Immerse the slides in 100% ethanol 2 times for 10 minutes each.
Immerse the slides in 95% ethanol for 5 minutes.
Immerse the slides in 70% ethanol for 5 minutes.
Immerse the slides in 50% ethanol for 5 minutes.
Rinse the slides with deionized H2O.
Rehydrate the slides with wash buffer for 10 minutes. Drain the excess wash buffer.
Note: Excessive fixation may result in the masking of an epitope and strong non-specific background signal that can obscure specific labeling. If necessary, an antigen retrieval protocol can be performed at this time.
Surround the tissue with a hydrophobic barrier using a barrier pen.
Block non-specific staining between the primary antibodies and the tissue, by incubating in blocking buffer (1% horse serum in PBS) for 30 minutes at RT.

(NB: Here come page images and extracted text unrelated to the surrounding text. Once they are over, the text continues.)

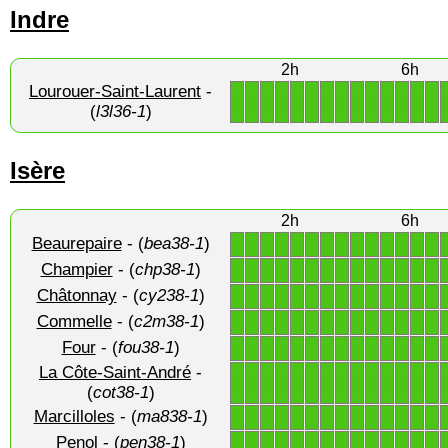
Indre
2h
6h
Lourouer-Saint-Laurent
-
1
1
1
1
1
1
1
1
1
1
1
1
1
1
(
l3l36-1
)
Isère
2h
6h
Beaurepaire
- (
bea38-1
)
1
1
1
1
1
1
1
1
1
1
1
1
1
1
Champier
- (
chp38-1
)
1
1
1
1
1
1
1
1
1
1
1
1
1
1
Châtonnay
- (
cy238-1
)
1
1
1
1
1
1
1
1
1
1
1
1
1
1
Commelle
- (
c2m38-1
)
1
1
1
1
1
1
1
1
1
1
1
1
1
1
Four
- (
fou38-1
)
1
1
1
1
1
1
1
1
1
1
1
1
1
1
La Côte-Saint-André
-
1
1
1
1
1
1
1
1
1
1
1
1
1
1
(
cot38-1
)
Marcilloles
- (
ma838-1
)
1
1
1
1
1
1
1
1
1
1
1
1
1
1
Penol
- (
pen38-1
)
1
1
1
1
1
1
1
1
1
1
1
1
1
1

Apply primary antibodies diluted in Incubation Buffer according to manufacturer’s instructions. For fluorescent IHC staining of paraffin-embedded tissue sections using R&D Systems antibodies, it is recommended to incubate overnight at 2-8 °C. This incubation regime allows for optimal specific binding of antibodies to tissue targets and reduces non-specific background staining. These variables may need to be optimized for your system. Note: Appropriate controls are critical for the accurate interpretation of IHC/ICC results. All IHC/ICC experiments should include a negative control using the incubation buffer with no primary antibody to identify non-specific staining of the secondary reagents. Additional controls can be employed to support the specificity of staining generated by the primary antibody. These include absorption controls, isotype matched controls (for monoclonal primary antibodies), and tissue type controls.

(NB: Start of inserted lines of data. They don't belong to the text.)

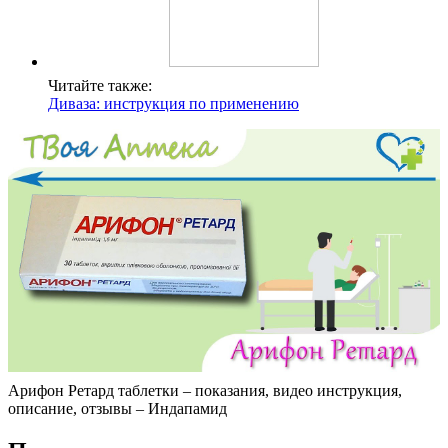
Читайте также:
Диваза: инструкция по применению
Арифон Ретард таблетки – показания, видео инструкция,
описание, отзывы – Индапамид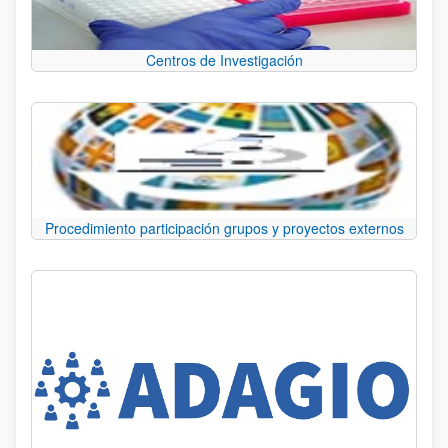
Centros de Investigación
Procedimiento participación grupos y proyectos externos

Wash slides 3 times for 15 minutes each in wash buffer.
Incubate with the NorthernLights secondary antibody diluted in Incubation Buffer according to the manufacturer’s instructions. Recommended incubation with NorthernLights secondary antibody is for 30 - 60 minutes at room temperature. From this step forward, samples should be protected from light. Note: R&D Systems NorthernLights fluorescent secondary antibodies and streptavidin conjugates are bright, resistant to photobleaching and are ideal for multi-color fluorescence microscopy. Note: If a biotinylated antibody was used in step 4, apply the appropriate NorthernLights Streptavidin conjugate in step 6.
Wash slides 3 times for 15 minutes each in wash buffer.
Add 300 µL of the diluted DAPI solution to each well and incubate 2-5 minutes at room temperature. DAPI binds to DNA and is a convenient nuclear counterstain. It has an absorption maximum at 358 nm and fluoresces blue at an emission maximum of 461 nm. Note: DAPI counterstain can obscure visualization of targets localized in cell nuclei.
Rinse 1 time with PBS.
Mount with an anti-fade mounting media.
Visualize using a fluorescence microscope. Note: Initial IHC/ICC studies often require further optimization and/or additional troubleshooting steps.